[Start of Attachment]
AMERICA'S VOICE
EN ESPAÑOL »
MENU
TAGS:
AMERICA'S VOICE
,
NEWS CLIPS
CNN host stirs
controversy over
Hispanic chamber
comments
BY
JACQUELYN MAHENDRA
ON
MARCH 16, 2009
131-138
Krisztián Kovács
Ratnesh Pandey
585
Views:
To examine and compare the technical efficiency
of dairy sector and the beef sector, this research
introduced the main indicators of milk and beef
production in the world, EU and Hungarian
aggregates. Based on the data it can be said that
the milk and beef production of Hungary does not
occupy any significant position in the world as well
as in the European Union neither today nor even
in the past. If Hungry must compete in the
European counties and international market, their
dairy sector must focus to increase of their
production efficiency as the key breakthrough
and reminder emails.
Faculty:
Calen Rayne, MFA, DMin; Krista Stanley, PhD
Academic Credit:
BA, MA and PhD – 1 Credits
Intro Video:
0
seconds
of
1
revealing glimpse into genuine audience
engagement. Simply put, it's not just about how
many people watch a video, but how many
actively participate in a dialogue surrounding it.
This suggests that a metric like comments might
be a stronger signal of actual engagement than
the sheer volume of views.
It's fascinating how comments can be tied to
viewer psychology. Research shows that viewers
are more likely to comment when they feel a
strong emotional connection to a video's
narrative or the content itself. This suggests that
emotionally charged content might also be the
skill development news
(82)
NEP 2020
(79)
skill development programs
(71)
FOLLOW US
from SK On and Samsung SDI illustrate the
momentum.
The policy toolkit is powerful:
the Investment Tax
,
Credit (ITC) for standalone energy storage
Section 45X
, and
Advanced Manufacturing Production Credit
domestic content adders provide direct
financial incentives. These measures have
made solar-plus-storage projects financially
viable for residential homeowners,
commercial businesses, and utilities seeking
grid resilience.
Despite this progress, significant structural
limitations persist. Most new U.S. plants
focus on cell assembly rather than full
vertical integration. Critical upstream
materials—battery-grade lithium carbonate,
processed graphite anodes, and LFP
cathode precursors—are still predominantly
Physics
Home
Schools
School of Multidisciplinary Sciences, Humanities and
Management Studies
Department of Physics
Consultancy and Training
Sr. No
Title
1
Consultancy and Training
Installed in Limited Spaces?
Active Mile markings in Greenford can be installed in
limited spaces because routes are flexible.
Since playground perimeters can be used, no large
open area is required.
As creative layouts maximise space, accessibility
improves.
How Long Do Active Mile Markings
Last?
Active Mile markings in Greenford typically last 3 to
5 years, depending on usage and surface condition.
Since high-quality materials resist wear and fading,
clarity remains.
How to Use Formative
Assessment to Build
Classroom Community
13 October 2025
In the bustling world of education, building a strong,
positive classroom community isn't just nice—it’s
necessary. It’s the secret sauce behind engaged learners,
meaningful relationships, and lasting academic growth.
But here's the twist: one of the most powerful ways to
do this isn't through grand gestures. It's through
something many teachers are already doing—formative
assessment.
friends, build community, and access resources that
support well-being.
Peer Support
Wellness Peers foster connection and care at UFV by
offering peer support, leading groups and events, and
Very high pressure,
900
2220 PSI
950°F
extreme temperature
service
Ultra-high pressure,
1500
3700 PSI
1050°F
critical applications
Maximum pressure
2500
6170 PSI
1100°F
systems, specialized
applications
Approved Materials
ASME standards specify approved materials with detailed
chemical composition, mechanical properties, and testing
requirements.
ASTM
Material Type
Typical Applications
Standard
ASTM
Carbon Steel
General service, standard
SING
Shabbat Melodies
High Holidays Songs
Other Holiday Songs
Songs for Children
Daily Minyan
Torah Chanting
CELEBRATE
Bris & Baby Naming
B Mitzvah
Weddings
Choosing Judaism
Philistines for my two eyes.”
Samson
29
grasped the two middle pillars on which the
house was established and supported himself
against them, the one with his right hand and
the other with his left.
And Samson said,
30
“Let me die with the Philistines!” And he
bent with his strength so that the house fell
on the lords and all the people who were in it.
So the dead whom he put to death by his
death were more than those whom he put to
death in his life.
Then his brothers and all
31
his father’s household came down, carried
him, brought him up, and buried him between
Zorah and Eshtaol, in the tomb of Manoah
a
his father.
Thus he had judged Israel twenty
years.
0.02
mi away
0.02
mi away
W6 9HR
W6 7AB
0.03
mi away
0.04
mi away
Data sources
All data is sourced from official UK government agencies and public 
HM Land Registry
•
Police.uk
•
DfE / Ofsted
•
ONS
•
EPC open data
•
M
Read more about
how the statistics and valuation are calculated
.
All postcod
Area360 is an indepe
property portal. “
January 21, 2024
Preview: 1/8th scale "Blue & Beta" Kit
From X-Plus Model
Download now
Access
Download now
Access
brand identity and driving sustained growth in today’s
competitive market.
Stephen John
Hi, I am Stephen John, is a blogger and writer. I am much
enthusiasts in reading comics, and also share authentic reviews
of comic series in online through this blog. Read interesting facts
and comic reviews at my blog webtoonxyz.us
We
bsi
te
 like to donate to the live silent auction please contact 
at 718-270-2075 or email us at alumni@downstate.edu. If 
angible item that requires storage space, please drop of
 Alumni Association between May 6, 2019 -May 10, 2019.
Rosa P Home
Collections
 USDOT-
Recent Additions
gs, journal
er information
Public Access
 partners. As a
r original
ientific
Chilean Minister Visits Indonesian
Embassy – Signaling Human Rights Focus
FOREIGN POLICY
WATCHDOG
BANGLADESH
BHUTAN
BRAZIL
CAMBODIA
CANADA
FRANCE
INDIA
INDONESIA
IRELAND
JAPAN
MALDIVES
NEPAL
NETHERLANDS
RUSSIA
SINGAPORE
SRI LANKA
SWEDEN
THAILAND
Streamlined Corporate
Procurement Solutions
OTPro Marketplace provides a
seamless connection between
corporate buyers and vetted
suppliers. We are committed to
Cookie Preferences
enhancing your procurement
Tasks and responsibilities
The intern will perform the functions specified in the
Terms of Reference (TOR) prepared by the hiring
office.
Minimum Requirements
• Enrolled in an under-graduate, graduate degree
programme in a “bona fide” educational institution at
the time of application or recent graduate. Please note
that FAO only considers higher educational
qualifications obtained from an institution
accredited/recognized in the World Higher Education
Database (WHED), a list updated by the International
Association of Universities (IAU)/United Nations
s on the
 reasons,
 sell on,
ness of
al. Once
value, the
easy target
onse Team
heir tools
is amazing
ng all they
[End of Attachment]
__Task item__. Search the listing above for the lines with "Krisztián Kovács" and "European counties and", then output those lines and all lines between them exactly.

__Completed task__.
Krisztián Kovács
Ratnesh Pandey
585
Views:
To examine and compare the technical efficiency
of dairy sector and the beef sector, this research
introduced the main indicators of milk and beef
production in the world, EU and Hungarian
aggregates. Based on the data it can be said that
the milk and beef production of Hungary does not
occupy any significant position in the world as well
as in the European Union neither today nor even
in the past. If Hungry must compete in the
European counties and international market, their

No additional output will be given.